Personal Apocalypse starts off with the banter and repartee and gets us into greater ramifications of what the characters are saying.

Will you make films?

Now that we have the Zoo Studio [The Mammals newly acquired theatrical space in the 4001 N. Ravenswood building, Chicago], I am entertaining idea of putting some of what we do on video.  Film itself, 24 frames / second, is a very intimidating thing.  You can burn through money fast  –  you need a great director of photography to ensure that what you envisioned is what’s ‘in the can.’ Seeing Tarantino’s Inglorious Basterds makes me realize there are great stories that can be told on film.  Theatre has its hooks in me.  I have spent my life learning to tell stories on stage.  Some will disagree with me, but I think that in a youtube world, video media is becoming cheaper by the day.   There’s a part of me that thinks, as a medium, what’s out there that’s worth my time is minimal.

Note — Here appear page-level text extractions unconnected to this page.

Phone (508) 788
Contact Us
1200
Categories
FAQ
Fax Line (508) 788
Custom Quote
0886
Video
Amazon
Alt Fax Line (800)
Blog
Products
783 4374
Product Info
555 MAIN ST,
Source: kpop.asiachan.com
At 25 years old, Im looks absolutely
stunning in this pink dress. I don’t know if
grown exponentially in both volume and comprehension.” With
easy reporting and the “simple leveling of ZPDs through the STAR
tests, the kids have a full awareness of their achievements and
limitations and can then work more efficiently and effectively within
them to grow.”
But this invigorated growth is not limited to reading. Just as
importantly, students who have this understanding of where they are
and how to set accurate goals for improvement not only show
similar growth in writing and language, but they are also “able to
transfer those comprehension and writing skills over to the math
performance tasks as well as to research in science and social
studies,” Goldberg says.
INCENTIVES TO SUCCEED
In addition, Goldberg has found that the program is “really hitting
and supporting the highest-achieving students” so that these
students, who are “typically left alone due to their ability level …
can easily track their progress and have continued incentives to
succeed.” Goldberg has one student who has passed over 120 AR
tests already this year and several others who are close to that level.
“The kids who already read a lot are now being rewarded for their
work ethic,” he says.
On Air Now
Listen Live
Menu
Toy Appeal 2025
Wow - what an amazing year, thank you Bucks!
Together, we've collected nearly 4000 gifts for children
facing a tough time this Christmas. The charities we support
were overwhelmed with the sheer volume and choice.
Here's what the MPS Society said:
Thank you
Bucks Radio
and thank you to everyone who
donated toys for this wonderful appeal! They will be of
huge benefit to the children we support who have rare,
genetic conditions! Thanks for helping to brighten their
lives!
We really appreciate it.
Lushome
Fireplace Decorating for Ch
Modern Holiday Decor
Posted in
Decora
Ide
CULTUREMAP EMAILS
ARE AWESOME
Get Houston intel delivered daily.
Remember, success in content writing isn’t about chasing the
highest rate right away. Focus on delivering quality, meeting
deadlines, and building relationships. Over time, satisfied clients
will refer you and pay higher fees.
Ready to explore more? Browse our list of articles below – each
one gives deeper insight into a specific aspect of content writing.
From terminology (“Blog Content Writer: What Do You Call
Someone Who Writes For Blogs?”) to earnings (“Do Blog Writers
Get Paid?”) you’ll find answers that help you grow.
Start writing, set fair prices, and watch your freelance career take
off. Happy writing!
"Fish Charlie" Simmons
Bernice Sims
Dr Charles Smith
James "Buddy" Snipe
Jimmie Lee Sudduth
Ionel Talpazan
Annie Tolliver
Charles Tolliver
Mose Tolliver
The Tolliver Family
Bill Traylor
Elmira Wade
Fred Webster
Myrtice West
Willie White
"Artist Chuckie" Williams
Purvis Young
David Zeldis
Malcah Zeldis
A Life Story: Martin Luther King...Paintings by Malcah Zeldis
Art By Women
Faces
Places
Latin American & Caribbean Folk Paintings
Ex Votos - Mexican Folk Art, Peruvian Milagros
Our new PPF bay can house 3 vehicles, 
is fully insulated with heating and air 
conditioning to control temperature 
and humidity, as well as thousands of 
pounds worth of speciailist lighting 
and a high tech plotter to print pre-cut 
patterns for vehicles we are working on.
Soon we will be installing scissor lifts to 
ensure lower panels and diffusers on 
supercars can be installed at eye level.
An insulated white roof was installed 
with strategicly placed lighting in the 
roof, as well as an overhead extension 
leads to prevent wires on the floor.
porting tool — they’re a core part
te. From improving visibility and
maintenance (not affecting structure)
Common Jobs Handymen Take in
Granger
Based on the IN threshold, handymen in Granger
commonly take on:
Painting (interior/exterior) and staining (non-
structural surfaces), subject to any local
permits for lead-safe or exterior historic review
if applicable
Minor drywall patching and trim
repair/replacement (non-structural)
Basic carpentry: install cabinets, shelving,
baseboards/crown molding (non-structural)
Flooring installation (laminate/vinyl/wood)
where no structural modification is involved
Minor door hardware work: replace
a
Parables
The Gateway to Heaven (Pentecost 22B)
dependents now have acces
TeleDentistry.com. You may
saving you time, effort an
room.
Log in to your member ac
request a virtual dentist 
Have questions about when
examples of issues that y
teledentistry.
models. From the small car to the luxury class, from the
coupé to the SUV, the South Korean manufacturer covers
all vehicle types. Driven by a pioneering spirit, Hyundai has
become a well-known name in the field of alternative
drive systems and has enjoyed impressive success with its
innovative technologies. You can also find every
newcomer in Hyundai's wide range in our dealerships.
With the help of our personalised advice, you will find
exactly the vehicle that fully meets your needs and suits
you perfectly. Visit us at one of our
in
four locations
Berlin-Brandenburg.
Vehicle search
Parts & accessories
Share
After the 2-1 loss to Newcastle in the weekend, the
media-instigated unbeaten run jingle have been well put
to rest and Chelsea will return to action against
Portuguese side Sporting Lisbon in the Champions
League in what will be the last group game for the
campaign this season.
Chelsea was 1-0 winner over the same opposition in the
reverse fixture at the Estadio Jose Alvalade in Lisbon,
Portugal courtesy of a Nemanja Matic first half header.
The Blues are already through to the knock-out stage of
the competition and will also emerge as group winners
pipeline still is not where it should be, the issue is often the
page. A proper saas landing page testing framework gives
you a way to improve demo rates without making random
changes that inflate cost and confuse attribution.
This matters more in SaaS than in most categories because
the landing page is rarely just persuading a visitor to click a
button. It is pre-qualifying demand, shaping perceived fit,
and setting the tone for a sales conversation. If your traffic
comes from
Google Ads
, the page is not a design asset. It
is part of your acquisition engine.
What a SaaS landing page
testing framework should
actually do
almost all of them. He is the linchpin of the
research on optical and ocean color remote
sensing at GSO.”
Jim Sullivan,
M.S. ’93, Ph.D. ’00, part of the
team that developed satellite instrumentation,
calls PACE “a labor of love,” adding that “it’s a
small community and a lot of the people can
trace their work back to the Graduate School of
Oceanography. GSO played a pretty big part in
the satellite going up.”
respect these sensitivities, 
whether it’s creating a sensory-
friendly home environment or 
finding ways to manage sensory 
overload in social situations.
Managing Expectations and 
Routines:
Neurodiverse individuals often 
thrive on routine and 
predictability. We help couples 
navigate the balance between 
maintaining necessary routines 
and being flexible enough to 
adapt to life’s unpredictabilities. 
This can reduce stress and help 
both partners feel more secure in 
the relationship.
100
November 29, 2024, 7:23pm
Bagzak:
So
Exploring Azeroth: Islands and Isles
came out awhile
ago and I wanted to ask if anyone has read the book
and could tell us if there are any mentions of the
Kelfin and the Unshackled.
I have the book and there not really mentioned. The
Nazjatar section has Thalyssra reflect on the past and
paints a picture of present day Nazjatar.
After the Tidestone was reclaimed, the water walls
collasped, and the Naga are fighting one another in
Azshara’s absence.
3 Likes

There is so much we can learn in Chicago theatres  –  if you’ve got a great story and great actors, for instance, you can light a show with six instruments.  I don’t know if I can tell a story with limited sound, I love sound, but if you think you need ten lights to light a show –  you can probably do it in five.  Personal Apocalypse you can light with one  –  just light one overhead.

If you’re drawn to hold the camera and point the camera, film is your thing.  If you’re focused on where the actors are placed and where the sight lines are, it’s theatre.